Concentration-response analysis. (A) Concentration-response relation derived from patch-clamp results for α2β4 receptors. Data points are average peak whole-cell currents, normalized to the current elicited by 300 μM nicotine in WT receptors. Continuous line is fit to equation (1). The relative estimated parameters were: EC_50high: 0.08 ± 0.027 μM; EC_50low: 24.7 ± 2.76 μM; nH1: 2.41 ± 2.6; nH2: 1.24 ± 0.15. (B) Same as (A), for α2^Tyr252Hisβ4. In this case, peak currents are normalized to the current elicited by 800 μM nicotine. Representative currents are shown in the inset. Continuous line is fit to equation (1).
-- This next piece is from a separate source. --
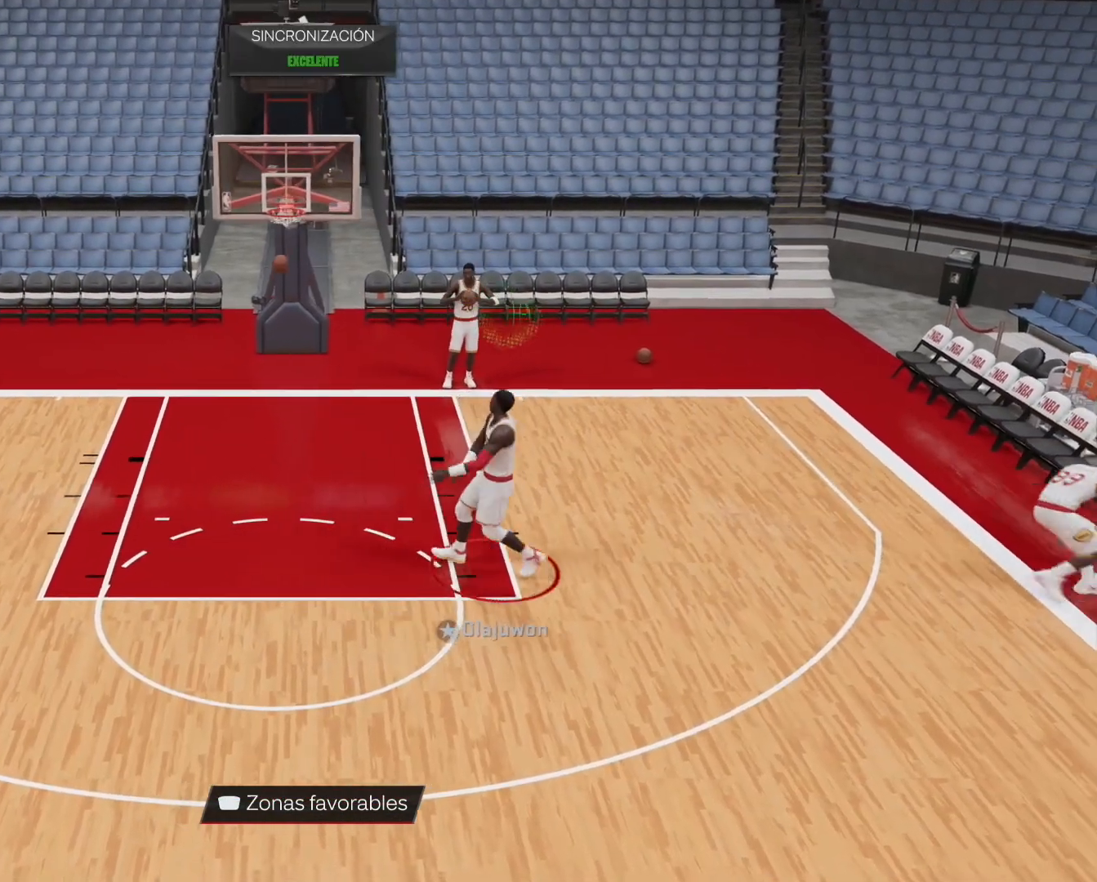
{"buttons": [], "left_stick": "center", "right_stick": "center", "events": [[33, "CROSS", "down"], [100, "CROSS", "up"], [200, "CROSS", "down"], [267, "CROSS", "up"]]}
The relative estimated parameters were: EC_50high: 23.4 ± 23 μM; EC_50low: 275.7 ± 12.5 μM; nH1: 0.87 ± 0.27; nH2: 3.44 ± 0.81. (C) Saturation binding experiments aimed to determine K_d and B_max of [³H]Epibatidine in cells transfected with α2β4, or α2^Tyr252Hisβ4 (α2^∗β4), or non-transfected. Curves were obtained from two independent saturation experiments using a non-linear least squares analysis program using GraphPad Prism version 6.